Wruck, W., Kashofer, K., Rehman, S., Daskalaki, A., Berg, D., Gralka, E., et al. (2015). Multi-omic profiles of human non-alcoholic fatty liver disease tissue highlight heterogenic phenotypes. Scientific Data, 2: 150068.


Zitierlink: http://hdl.handle.net/11858/00-001M-0000-002D-434C-7
Zusammenfassung
Non-alcoholic fatty liver disease (NAFLD) is a consequence of sedentary life style and high fat diets with an estimated prevalence of about 30% in western countries. It is associated with insulin resistance, obesity, glucose intolerance and drug toxicity. Additionally, polymorphisms within, e.g., APOC3, PNPLA3, NCAN, TM6SF2 and PPP1R3B, correlate with NAFLD. Several studies have already investigated later stages of the disease.

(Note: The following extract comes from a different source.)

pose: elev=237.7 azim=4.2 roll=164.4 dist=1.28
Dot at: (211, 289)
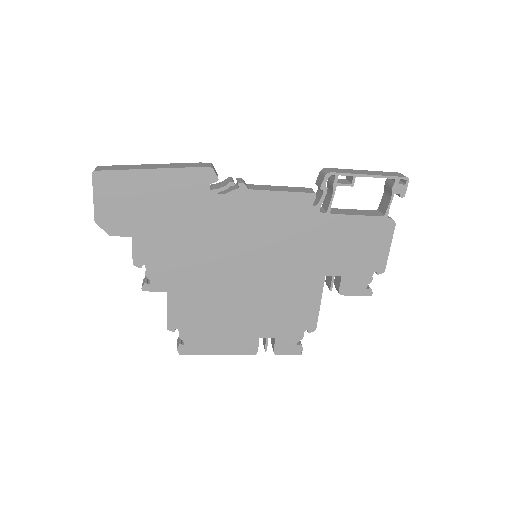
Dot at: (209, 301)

This study explores the early steatosis stage of NAFLD with the aim of identifying molecular mechanisms underlying the etiology of NAFLD. We analyzed liver biopsies and serum samples from patients with high- and low-grade steatosis (also pre-disease states) employing transcriptomics, ELISA-based serum protein analyses and metabolomics. Here, we provide a detailed description of the various related datasets produced in the course of this study. These datasets may help other researchers find new clues for the etiology of NAFLD and the mechanisms underlying its progression to more severe disease states.